After error correction, if you want to assemble corrected reads using Celera Assembler, do

ca_ikki_v5.pl pbasm.spec estimated_genome_size \
  -d directory in which fin.idfq.gzs exist \
  -ca_path /path/to/your/wgs/Linux-amd64/bin \
  -sprai_path the path to get_top_20x_fa.pl installed

Find contigs

You will find contigs in a CA/9-terminator/asm.ctg.fasta file. Files in CA are produced by the wgs-assembler (Celera Assembler).

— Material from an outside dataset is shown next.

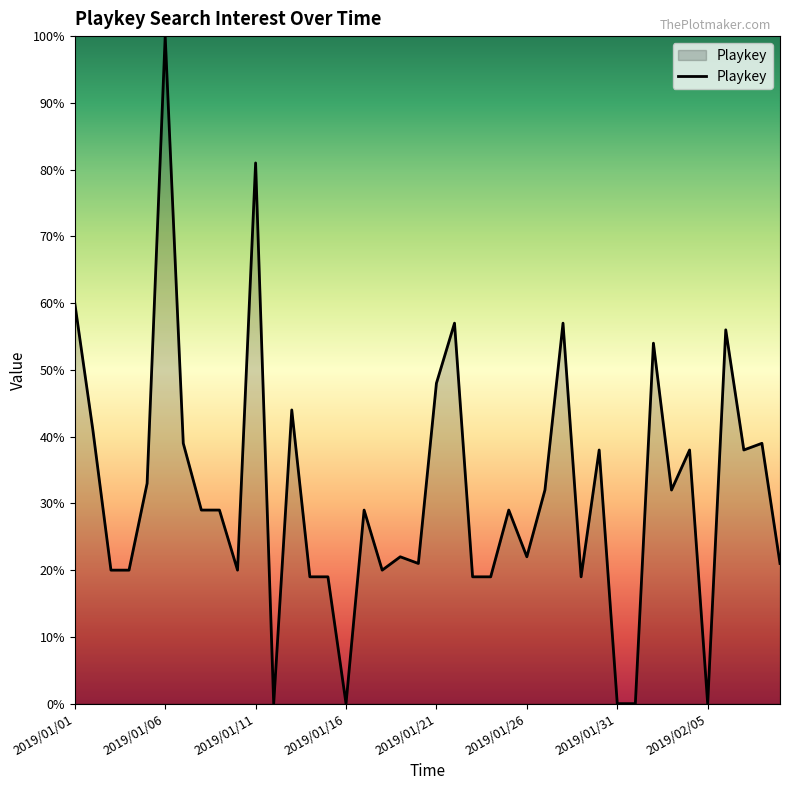

What is the greatest value displayed?

100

Read the wgs-assembler document for details.

Get N50 value

If you install Statistics::Descriptive module to a directory Celera Assembler can see, Celera Assembler outputs N50 value and so on in a CA/do_*_c01.fin.top20x.log file. You will find lines in the file like below:

[Contigs]
TotalContigsInScaffolds         1
TotalBasesInScaffolds           49848
TotalVarRecords                 0
MeanContigLength                49848
MinContigLength                 49848
MaxContigLength                 49848
N25ContigBases                  49848
N50ContigBases                  49848
N75ContigBases                  49848

These are the statistics of contigs of the assembly.

Notes

If you would like to use more than about 1000 processors, we recommend to use a pre_partition parameter in the ec.spec file like:

# ec.spec
pre_partition 4
partition 300

And

ezez4qsub_vx1.pl ec.spec pbasm.spec > log 2>&1 &

In this example, Sprai will use 4*300 = 1200 processors.